In this case, plaintiff's second hip replacement surgery occurred on October 2, 2002 and the Device was installed during this procedure. Plaintiff claims that she knew shortly after this surgery that the Device was defective and, at most, she came to believe that the Device caused her injuries within one year of the surgery. Construing the evidence in favor of plaintiff, the Court will assume that the statute of limitations for plaintiff's negligence and manufacturer's products liability claims began to accrue one year after her October 2, 2002 hip replacement surgery, or on October 2, 2003. Plaintiff's statute of limitations to file negligence or manufacturer's products liability claim expired on October 2, 2005 at the latest. However, plaintiff did not file this case until July 19, 2010, almost five years after the statute of limitations to file negligence or manufacturer's products liability claims expired. Plaintiff's breach of warranty claim is also barred by the statute of limitations, because this claim was not filed before October 2, 2007, or within five years of "delivery" of the Device. Thus, all of plaintiff's claims are barred by the statute of limitations.
Defendants also argue that plaintiff has not met her burden to come forward with evidence supporting each essential element of her claims, and summary judgment in favor of defendants is appropriate under Rule 56. In particular, plaintiff is claiming that a complex medical device was defective and she has not identified an expert who will testify in support of her claims.
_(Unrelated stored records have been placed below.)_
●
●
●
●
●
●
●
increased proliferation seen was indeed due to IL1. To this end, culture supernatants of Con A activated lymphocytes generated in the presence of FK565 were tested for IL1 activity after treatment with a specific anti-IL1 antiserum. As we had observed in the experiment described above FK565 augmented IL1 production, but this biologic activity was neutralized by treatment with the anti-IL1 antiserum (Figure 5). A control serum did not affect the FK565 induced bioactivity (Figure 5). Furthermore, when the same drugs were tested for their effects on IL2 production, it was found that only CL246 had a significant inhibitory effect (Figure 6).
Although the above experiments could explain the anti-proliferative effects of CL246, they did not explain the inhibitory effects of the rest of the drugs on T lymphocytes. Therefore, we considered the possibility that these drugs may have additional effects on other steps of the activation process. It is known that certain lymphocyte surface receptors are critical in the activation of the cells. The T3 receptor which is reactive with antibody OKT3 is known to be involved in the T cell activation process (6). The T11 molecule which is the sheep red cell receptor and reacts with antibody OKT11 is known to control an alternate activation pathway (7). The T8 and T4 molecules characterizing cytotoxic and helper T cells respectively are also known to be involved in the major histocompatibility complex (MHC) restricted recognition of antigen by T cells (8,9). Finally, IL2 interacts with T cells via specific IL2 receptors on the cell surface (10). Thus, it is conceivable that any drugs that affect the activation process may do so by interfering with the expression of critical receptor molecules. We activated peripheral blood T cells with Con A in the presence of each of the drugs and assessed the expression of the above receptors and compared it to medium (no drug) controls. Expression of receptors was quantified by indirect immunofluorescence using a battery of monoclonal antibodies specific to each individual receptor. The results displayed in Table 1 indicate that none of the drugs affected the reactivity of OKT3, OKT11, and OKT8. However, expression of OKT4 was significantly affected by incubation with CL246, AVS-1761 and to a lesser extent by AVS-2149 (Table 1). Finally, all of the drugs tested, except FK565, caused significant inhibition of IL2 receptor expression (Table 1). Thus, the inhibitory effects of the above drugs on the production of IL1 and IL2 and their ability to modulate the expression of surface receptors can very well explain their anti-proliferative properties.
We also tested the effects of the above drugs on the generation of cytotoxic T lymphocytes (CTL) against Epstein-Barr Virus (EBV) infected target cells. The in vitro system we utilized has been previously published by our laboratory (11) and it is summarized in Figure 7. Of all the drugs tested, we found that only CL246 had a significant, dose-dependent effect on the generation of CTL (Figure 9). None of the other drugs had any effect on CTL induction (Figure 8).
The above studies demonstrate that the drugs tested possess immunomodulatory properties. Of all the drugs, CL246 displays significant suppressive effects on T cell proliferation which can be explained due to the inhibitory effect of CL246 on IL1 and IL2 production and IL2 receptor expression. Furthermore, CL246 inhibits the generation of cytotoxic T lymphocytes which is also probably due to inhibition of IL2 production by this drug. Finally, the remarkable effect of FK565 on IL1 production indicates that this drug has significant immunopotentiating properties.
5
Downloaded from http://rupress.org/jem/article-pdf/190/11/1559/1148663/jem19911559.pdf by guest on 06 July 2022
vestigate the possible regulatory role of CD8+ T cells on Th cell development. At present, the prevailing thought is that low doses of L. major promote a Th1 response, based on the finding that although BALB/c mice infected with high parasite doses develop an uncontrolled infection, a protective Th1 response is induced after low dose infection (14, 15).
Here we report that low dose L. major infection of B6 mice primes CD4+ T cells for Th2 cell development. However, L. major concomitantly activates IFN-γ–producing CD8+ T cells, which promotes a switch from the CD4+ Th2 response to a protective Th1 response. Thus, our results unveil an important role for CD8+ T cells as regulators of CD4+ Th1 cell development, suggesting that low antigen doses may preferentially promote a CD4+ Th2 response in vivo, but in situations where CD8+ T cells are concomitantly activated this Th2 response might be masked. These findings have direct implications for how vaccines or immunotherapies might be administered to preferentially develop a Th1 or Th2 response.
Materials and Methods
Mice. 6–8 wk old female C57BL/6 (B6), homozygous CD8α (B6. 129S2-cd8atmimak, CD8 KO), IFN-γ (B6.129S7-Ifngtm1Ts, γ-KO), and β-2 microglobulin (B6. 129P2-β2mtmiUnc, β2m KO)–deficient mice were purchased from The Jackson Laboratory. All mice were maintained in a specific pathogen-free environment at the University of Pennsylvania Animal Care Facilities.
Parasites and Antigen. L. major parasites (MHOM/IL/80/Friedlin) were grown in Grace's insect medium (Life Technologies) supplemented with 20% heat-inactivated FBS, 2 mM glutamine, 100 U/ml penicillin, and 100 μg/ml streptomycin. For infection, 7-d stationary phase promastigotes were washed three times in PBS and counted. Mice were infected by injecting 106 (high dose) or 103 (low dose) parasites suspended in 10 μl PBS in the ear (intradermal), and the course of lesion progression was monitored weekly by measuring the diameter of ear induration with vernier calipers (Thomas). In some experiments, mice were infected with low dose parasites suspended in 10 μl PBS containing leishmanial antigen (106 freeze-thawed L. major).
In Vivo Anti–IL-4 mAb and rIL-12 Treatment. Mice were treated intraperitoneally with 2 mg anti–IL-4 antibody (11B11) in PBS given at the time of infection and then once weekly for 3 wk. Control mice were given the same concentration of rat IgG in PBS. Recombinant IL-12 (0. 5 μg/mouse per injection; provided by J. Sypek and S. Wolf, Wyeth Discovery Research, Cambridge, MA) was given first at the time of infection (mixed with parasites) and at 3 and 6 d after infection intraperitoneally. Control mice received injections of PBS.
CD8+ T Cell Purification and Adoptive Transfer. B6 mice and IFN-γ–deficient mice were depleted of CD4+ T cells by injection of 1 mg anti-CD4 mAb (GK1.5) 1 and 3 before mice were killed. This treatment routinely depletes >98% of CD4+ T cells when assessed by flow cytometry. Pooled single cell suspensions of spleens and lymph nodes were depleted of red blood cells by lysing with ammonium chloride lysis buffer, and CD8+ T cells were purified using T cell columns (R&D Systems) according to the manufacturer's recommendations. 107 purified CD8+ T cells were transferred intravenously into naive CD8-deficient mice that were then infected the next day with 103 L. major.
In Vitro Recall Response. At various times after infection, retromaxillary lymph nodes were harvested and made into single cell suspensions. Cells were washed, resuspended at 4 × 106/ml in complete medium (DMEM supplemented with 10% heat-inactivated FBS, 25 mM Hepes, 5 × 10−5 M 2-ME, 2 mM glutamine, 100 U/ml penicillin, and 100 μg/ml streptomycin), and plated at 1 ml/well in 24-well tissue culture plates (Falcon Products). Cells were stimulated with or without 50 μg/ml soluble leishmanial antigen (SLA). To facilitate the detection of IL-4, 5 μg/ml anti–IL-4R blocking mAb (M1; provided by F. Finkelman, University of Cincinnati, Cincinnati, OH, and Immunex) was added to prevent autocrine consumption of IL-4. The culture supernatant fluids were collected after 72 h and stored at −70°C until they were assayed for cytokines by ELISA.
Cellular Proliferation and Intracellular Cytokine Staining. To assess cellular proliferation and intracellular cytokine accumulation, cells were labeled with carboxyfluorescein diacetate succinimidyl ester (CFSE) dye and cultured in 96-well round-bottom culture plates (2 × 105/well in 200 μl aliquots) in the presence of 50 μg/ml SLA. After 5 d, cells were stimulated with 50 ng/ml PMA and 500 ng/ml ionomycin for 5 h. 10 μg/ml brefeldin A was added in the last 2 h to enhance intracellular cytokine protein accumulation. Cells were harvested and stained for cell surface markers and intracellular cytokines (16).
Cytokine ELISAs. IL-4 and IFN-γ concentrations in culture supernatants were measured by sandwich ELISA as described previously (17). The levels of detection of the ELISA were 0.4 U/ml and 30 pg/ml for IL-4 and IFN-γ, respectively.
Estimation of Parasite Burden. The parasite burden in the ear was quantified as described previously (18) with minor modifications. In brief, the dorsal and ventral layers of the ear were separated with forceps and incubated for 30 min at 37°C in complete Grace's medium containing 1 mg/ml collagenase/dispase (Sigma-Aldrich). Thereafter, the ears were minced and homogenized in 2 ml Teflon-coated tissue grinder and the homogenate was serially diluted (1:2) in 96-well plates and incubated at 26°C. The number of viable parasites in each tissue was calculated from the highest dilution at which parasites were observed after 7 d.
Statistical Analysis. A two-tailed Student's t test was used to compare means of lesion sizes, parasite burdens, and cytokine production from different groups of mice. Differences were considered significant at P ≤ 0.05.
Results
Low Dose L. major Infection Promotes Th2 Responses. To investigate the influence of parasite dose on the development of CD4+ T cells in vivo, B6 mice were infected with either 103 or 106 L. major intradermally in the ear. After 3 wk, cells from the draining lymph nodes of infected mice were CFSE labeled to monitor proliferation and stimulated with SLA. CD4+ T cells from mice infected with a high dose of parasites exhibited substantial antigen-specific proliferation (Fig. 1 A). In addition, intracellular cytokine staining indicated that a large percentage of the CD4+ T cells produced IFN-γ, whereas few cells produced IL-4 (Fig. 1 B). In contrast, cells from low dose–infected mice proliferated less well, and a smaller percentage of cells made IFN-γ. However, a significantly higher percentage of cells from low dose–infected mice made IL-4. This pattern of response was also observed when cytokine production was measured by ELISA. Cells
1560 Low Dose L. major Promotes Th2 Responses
Expert testimony is essential in cases "[w]here injuries are of a character requiring skilled and professional men to determine the cause and extent thereof." Alexander v. Smith Nephew, P.L.C., 98 F. Supp. 2d 1276, 1284 (N.D. Okla. 2000) (quoting Williams v. Safeway Stores, Inc., 515 P.2d 223, 227 (Okla. 1973)). Plaintiff alleges that the Device, not any underlying injury or degenerative condition, caused her to suffer pain and long term injury, and this is the type of claim that must be supported by expert testimony. Plaintiff has also wholly failed to meet her burden under Rule 56(c) to come forward with any type of evidence supporting her claims, and defendants are entitled to summary judgment.
IT IS THEREFORE ORDERED that Zimmer's Motion for Summary Judgment (Dkt. # 30) is granted. A separate judgment is entered herewith.